Kate's Realization
Sometimes, I feel forgotten. Like the others sometimes don't know I'm there. But I understand why. I mean they're aren't that many things about me that could be considered memorable. I'm not a crybaby like Tessie or a bully like Pepper. And I'm definitely not brave and spunky like Annie. I'm just Kate.
Sometimes, I wish I could make myself noticeable like the others, but I'm too scared. Like this morning. When all the commotion started happening, I wished I could join in. I wanted to comfort Molly and tell Pepper to pick on someone her own size, but I was scared she'd come after me. And sometimes, I feel like talking back to Miss Hannigan, but I'm scared of what she'll do to me.
But sometimes, I'm glad I'm not that well noticed.

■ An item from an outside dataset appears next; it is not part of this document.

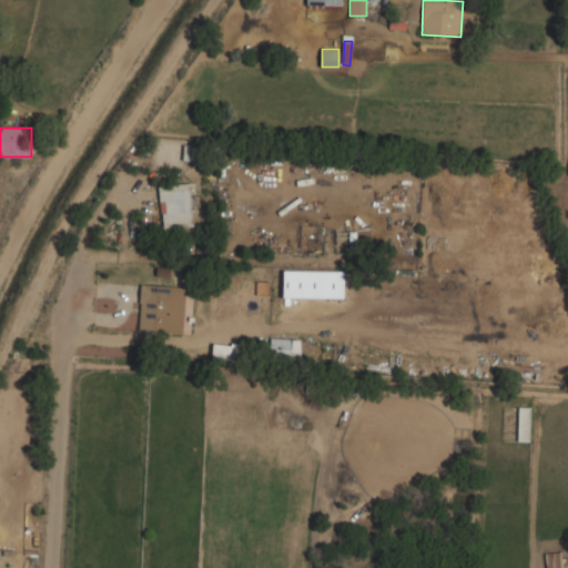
[(162,229),(194,226),(191,182),(159,184),(162,229)]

It keeps me from getting in sticky situations. Because I'm sometimes forgotten, Pepper doesn't hurt me and Miss Hannigan doesn't yell at me. But also, when I do something noticeable, it affects people in a big way.

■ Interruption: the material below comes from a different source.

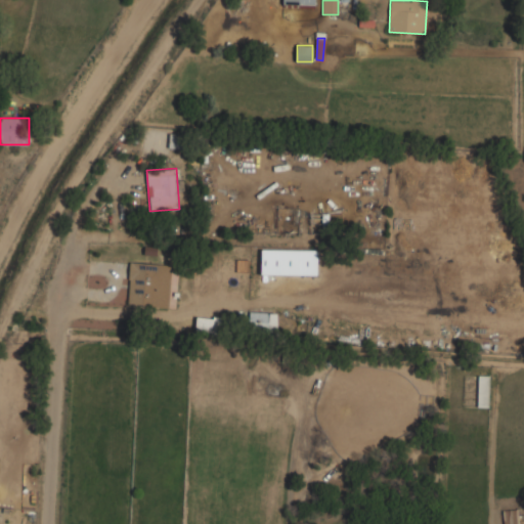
[(127,305),(163,307),(165,263),(130,261),(127,305)]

When Pepper and Duffy were making fun of Annie's note, I joined in. I don't know why, I just did. But now I wish I hadn't. Molly looked at me in disbelief. Her eye's said "I thought you were my friend Kate, not one of them." Pepper just looked glad to have someone else on her side.
After seeing Molly's reaction this morning, I'm glad to not be that well noticed. Maybe she'll forget faster.
For now, I'm glad to be partially forgotten. I guess we each have things that make us special and not being noticed is one of mine.